# Cafe Tucci.....Gloucester Docks



## glevum (Apr 4, 2013)

Popped in to Cafe Tucci today which is located in Barge Arm east, Gloucester Docks as next door cafe, Cafe Corretto was to busy.

Tucci describes it self as sophisticated and modern selling Italian coffee, cake and more.

We left really dissappointed after spending £23 on 3 lattes, 2 hot chocolates, a coke, 2 carrott cakes, 2 chocolate tortes. (hardly Italian cakes/pastries at all)

The latte was one of the worse i have had in ages, milk was boiled with no texture to it at all, only a single shot put into a large 12/14oz cup. Dont take sugar but had to add brown sugar to the boiled milk to add some taste.

Really unfriendly staff apart from the lady taking money at the till.

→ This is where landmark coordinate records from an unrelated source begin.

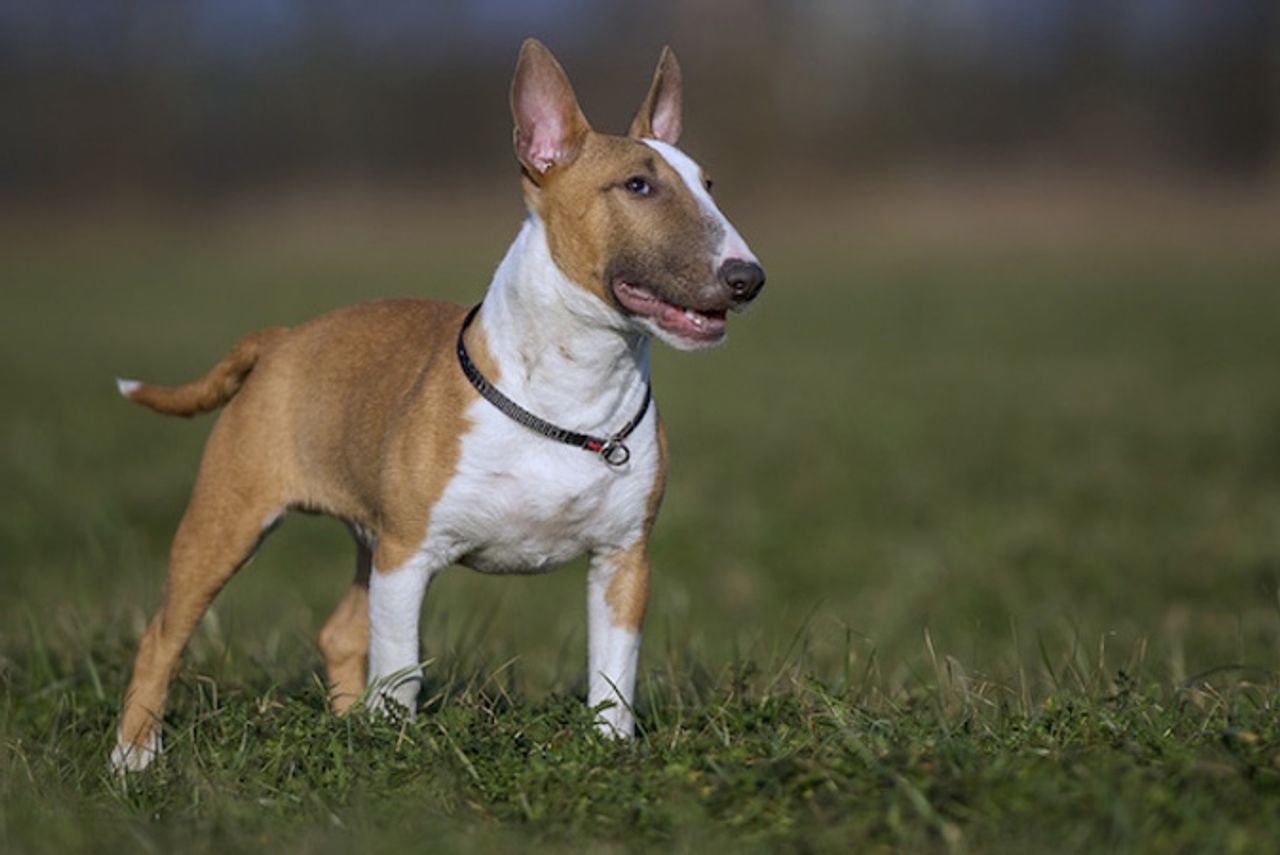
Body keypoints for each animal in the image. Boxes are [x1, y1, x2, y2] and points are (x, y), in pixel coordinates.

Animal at [110, 39, 757, 773]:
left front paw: (610, 754)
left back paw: (342, 728)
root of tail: (281, 339)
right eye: (638, 186)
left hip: (364, 539)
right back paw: (134, 757)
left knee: (338, 633)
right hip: (231, 518)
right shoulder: (408, 556)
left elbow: (613, 675)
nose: (749, 278)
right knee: (163, 634)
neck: (571, 389)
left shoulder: (623, 560)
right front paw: (396, 754)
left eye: (709, 185)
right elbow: (399, 672)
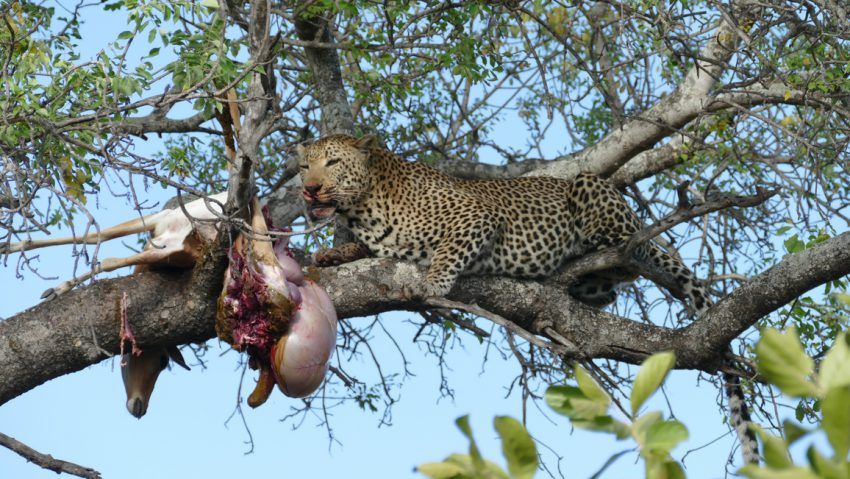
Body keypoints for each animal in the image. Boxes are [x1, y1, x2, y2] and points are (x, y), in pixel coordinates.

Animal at [296, 134, 756, 464]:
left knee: (632, 251)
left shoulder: (476, 217)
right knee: (609, 290)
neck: (364, 207)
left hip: (592, 189)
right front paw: (331, 253)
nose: (310, 190)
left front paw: (431, 285)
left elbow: (445, 255)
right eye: (304, 167)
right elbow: (360, 250)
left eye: (333, 163)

Wished we went to nero/ costa now.

They had the grinder i want as well Rossi RR55OD, and the Mrs. said it was huge.......gutted.


----------



## Mrboots2u (May 10, 2013)

Does this mean the search for the grinder continues then?


----------



## glevum (Apr 4, 2013)

Nope, made my mind up on this mine for sure. She since said it was the hopper that was huge. wont be using that anyway


----------



## Mrboots2u (May 10, 2013)

There you go , when it turns up without a hopper in situ it will be a win, and not as big as expected!


----------



## tcr4x4 (Jan 2, 2013)

Every time I've been to Corretto its been packed and Tucci has been empty..now i know why!


----------



## ronsil (Mar 8, 2012)

We really enjoyed Corretto when we went there for a true 'continental breakfast' a few weeks ago. Helpful & friendly staff.


----------